Solution: Write $S=\mathrm{Range}(T)=\{T(x) \colon x \in V\}$. To prove that $S$ is a subspace of $W$ we must verify that the answer to the following three questions is "yes":
- Is $S \subset W$?
- Does $S$ contain the zero vector of $W$, $\vec{0}_W$?
- Is $S$ closed under vector addition and scalar multiplication?
To answer 1, notice that $S$ contains points of the form $T(x)$ for $x \in V$. By the definition of a function, we know that $T(x) \in W$ because it must lie in the codomain of $T$. Hence all points in $S$ lie in $W$.
To answer 2, recall that that $T(\vec{0}_V)=\vec{0}_W$ which is a consequence of the following calculation (where we use the fact that $T$ is a linear transformation):
$$T(\vec{0}_V) = T(0\cdot \vec{0}_V) = 0T(\vec{0}_V) = \vec{0}_W.$$
To answer 3, let $p,q \in S$ and $\alpha,\beta$ be scalars.

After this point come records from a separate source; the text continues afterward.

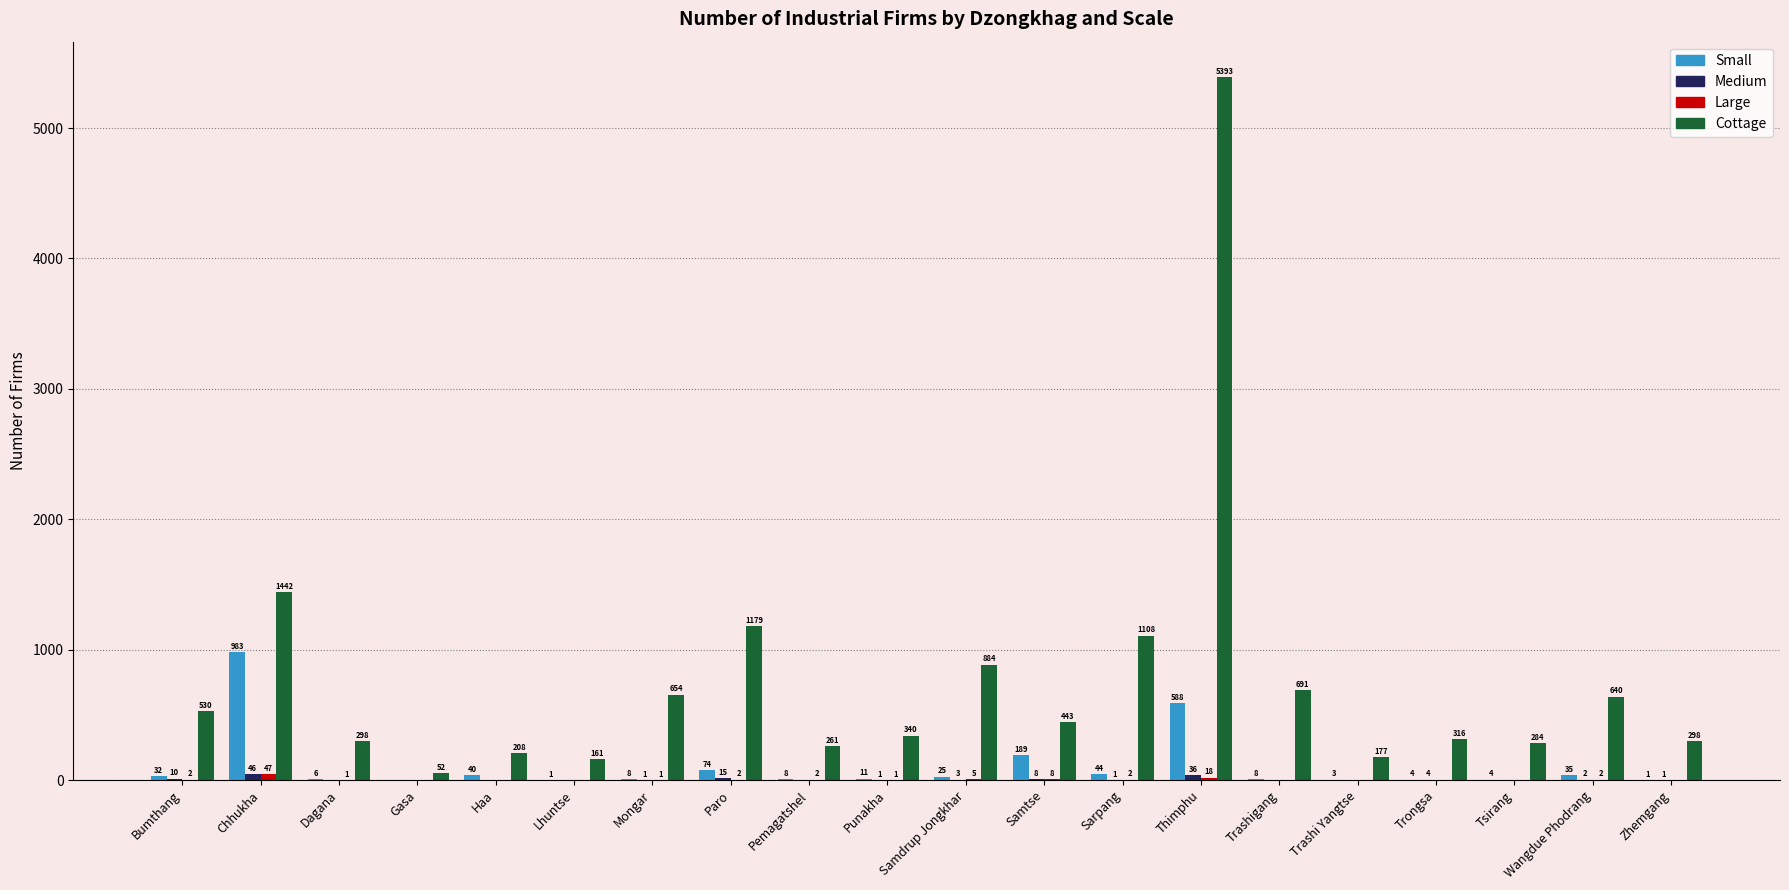

How many groups of bars are there?

20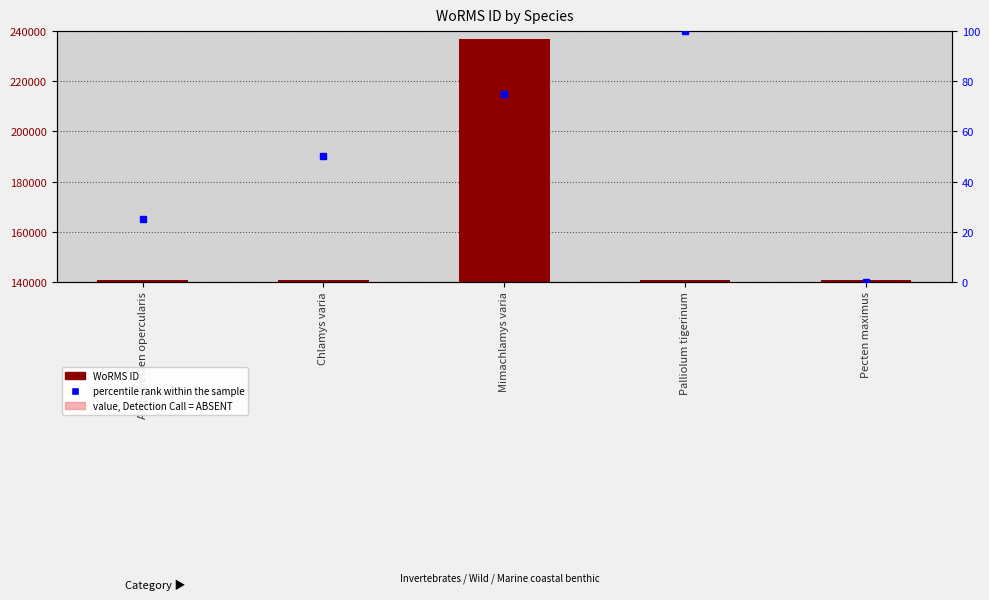

The percentile rank within the sample series shows 25 at Aequipecten opercularis. True or false?

True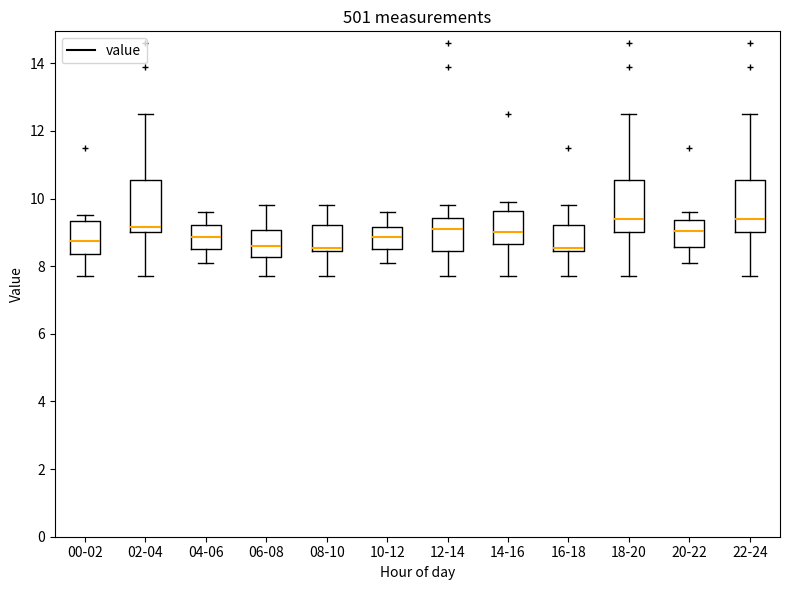

Reading left to right, transcribe this box plot: for each box, give where its median line is, the range the box spans, and where its two whiskers end, as read against the y-axis. The values are not printed on the chart, so give them approximately, as read against the axis.

00-02: median 8.8, box 8.4 to 9.4, whiskers 7.8 to 9.6
02-04: median 9.2, box 9.0 to 10.6, whiskers 7.8 to 12.6
04-06: median 8.8, box 8.6 to 9.2, whiskers 8.2 to 9.6
06-08: median 8.6, box 8.2 to 9.0, whiskers 7.8 to 9.8
08-10: median 8.6, box 8.4 to 9.2, whiskers 7.8 to 9.8
10-12: median 8.8, box 8.6 to 9.2, whiskers 8.2 to 9.6
12-14: median 9.2, box 8.4 to 9.4, whiskers 7.8 to 9.8
14-16: median 9.0, box 8.6 to 9.6, whiskers 7.8 to 10.0
16-18: median 8.6, box 8.4 to 9.2, whiskers 7.8 to 9.8
18-20: median 9.4, box 9.0 to 10.6, whiskers 7.8 to 12.6
20-22: median 9.0, box 8.6 to 9.4, whiskers 8.2 to 9.6
22-24: median 9.4, box 9.0 to 10.6, whiskers 7.8 to 12.6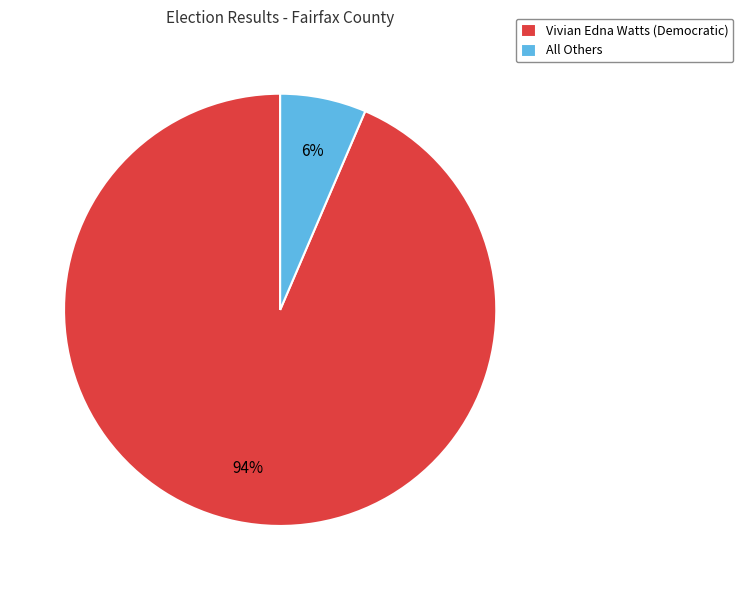

Is there any slice that represents more than half of the pie?

Yes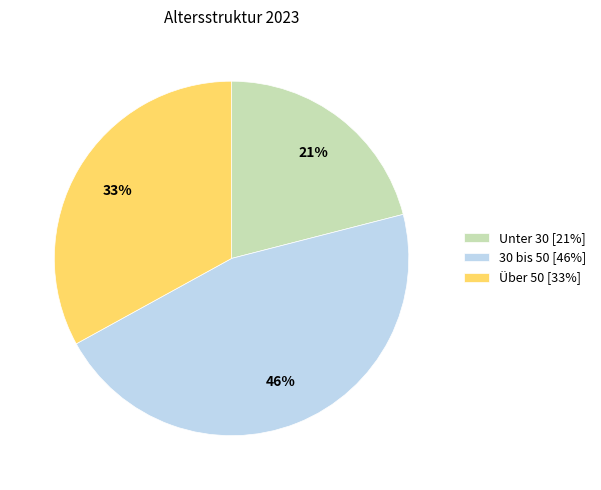

Do Unter 30 and Über 50 together represent more than half of the pie?

Yes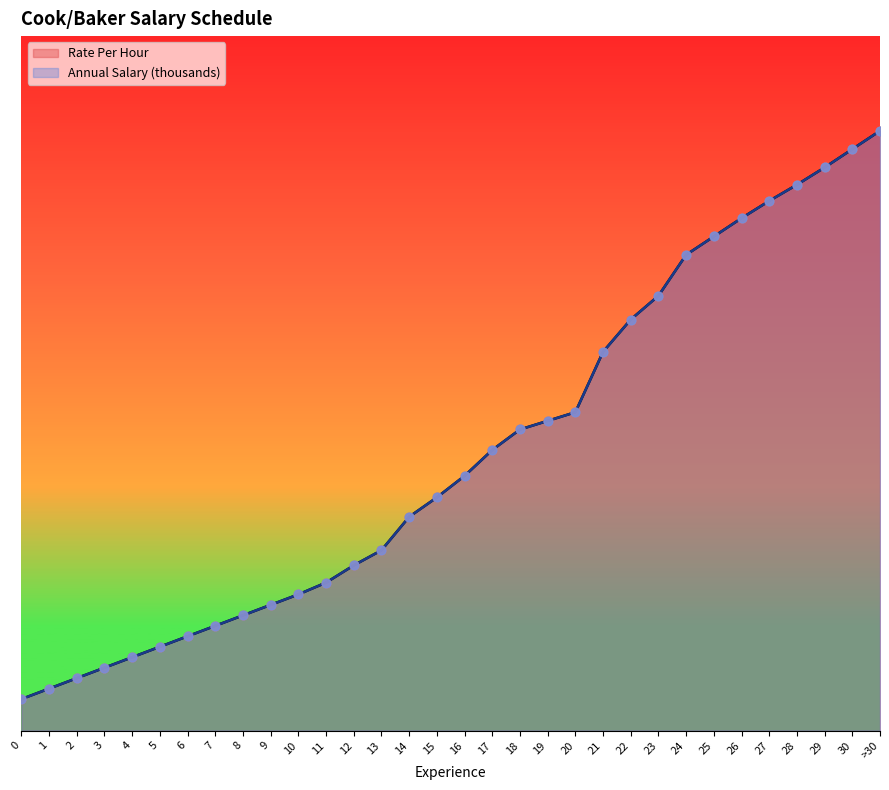

Which series has the largest total across all categories?

Rate Per Hour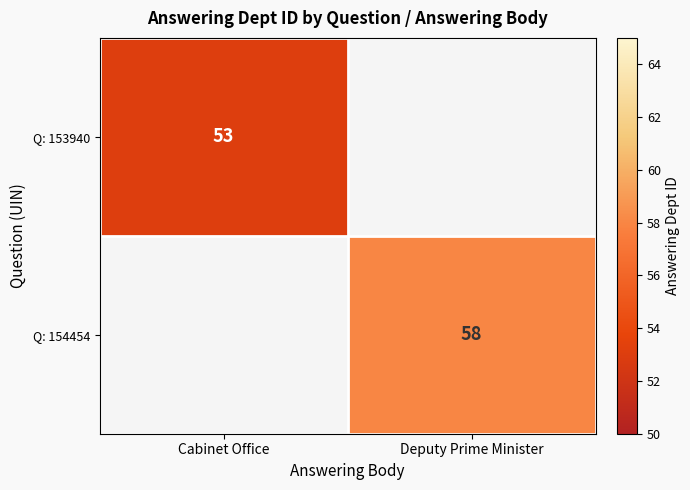

The value of Q: 154454 at Deputy Prime Minister is 58. True or false?

True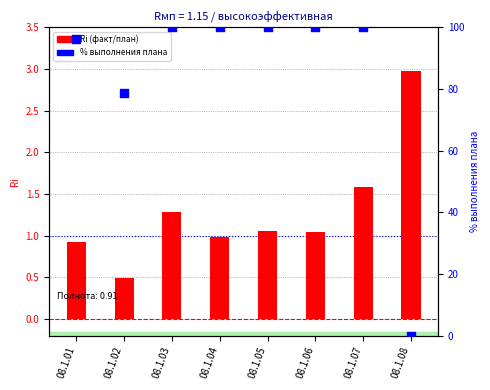

At how many categories does at least one series exceed 59?

7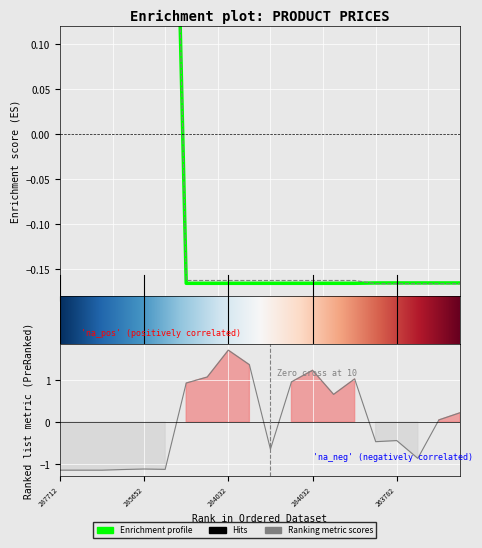

Between 285652231 and 287692233, which is larger?

285652231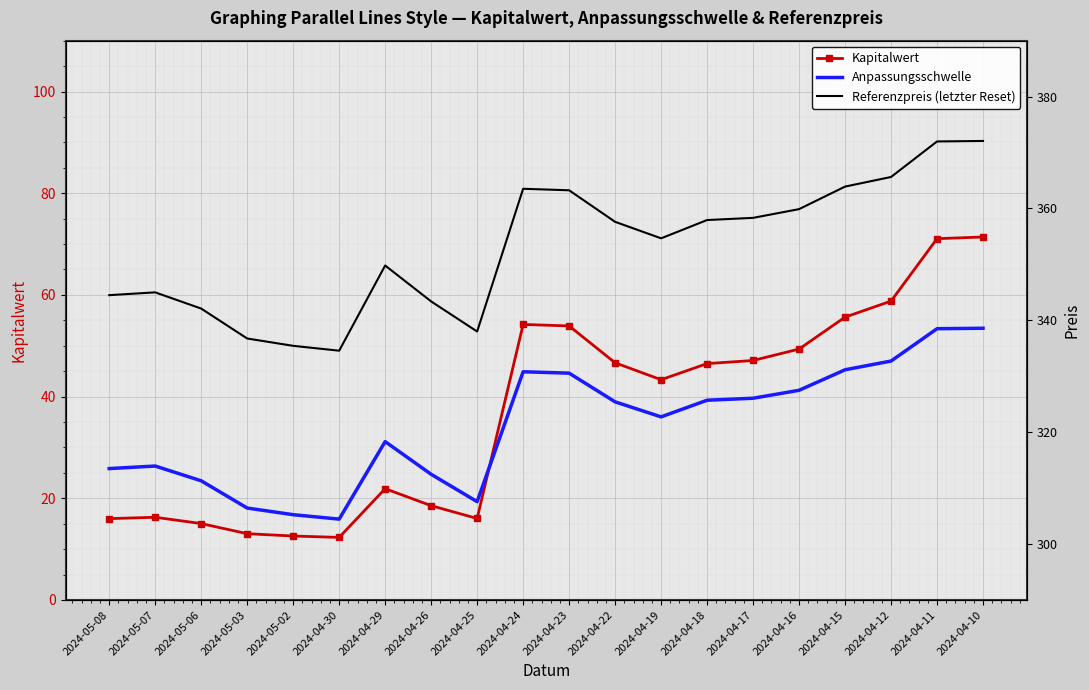

True or false: Kapitalwert has a value of 21.9 at 2024-04-29.

True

We must argue that $\alpha p + \beta q \in S$. Since $p,q \in S$ we know there exist vectors $x_p,x_q \in V$ such that $T(x_p)=p$ and $T(x_q)=q$ and since $V$ is a vector space, we also know that $\alpha x_p + \beta x_q \in V$. Therefore compute (using the fact that $T$ is a linear transformation),
$$T(\alpha x_p + \beta x_q)=\alpha T(x_p) + \beta T(x_q) = \alpha p + \beta q,$$and hence we see that $\alpha p + \beta q \in S$.
Since we have answered yes to all three questions, we may conclude that $\mathrm{Range}(T)$ is a subspace of $W$.